Building a Data Pipeline for a Temporal Knowledge Graph for Financial Sentiment Analysis

Text-based sentiment measures derived from financial news have long been used as predictors of stock returns. However, LLMs combined with standard Retrieval-Augmented Generation (RAG) reach their limits when it comes to analyzing complex financial dynamics: they inadequately model the evolving relationships between companies, supply chains, and market events over time, thereby overlooking the heterogeneous effects of news on different companies. Temporal Knowledge Graphs (TKGs) address this problem by enabling multi-hop reasoning and explicitly modeling financial causalities. A prerequisite for this is a robust, quality-assured data foundation — building such a foundation constitutes a methodological challenge in its own right and forms the basis for future research in this area.

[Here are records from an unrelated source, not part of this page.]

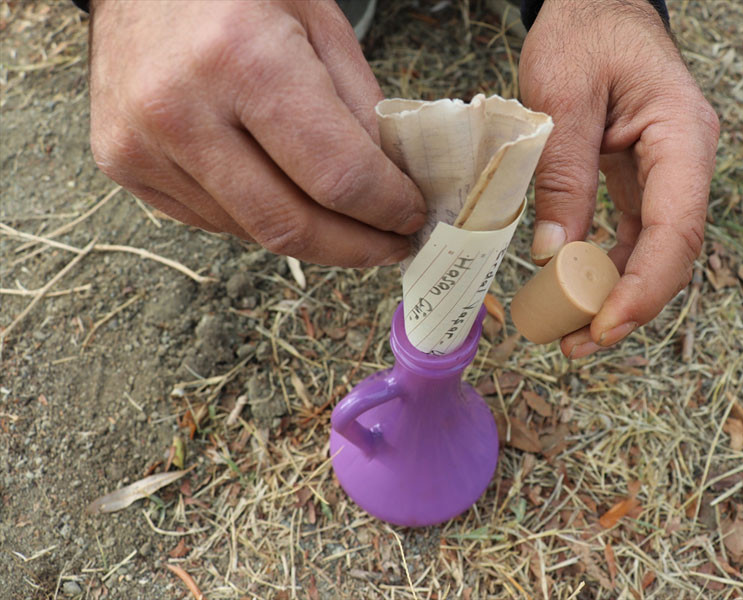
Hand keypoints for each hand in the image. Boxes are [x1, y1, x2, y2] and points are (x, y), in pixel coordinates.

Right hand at [89, 0, 424, 266]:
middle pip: (290, 225)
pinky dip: (259, 219)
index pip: (337, 175)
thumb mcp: (318, 20)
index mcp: (243, 58)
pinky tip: (281, 193)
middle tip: (390, 245)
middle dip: (355, 247)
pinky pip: (212, 221)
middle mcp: (182, 109)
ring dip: (310, 236)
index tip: (411, 216)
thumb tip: (392, 183)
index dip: (386, 208)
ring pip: (251, 232)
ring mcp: (142, 143)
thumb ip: (359, 106)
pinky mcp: (122, 164)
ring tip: (343, 219)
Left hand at [518, 0, 718, 356]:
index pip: (676, 229)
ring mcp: (665, 173)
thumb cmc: (584, 33)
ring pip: (653, 250)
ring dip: (615, 294)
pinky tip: (575, 289)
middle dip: (628, 305)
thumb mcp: (563, 97)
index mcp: (681, 136)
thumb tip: (551, 254)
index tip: (604, 326)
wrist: (595, 5)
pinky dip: (605, 265)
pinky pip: (632, 233)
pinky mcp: (640, 178)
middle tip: (577, 344)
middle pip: (670, 252)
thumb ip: (562, 174)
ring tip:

The thesis aims at the design and implementation of a scalable end-to-end pipeline that transforms unstructured financial news into a temporal knowledge graph. The focus lies on the ingestion and preprocessing of news texts, the LLM-based extraction of entities, relationships, and sentiment values, as well as the conversion into a graph-compatible format. Building on this, a Neo4j-based knowledge graph is to be constructed that captures entity relationships together with timestamps, sentiment values, and confidence levels. The underlying schema should be designed in such a way that it enables subsequent temporal queries and multi-hop analyses, thereby serving as a solid foundation for follow-up work — particularly in the area of predictive modeling. A key component of the thesis is the quality assurance of the pipeline. To this end, suitable methods for evaluating extraction quality (such as entity linking, relationship extraction, and sentiment assignment) are to be developed and applied, and mechanisms for monitoring the pipeline in ongoing operation are to be integrated.

For a bachelor's thesis, the scope does not include the transformation into a knowledge graph but instead focuses on the extraction pipeline.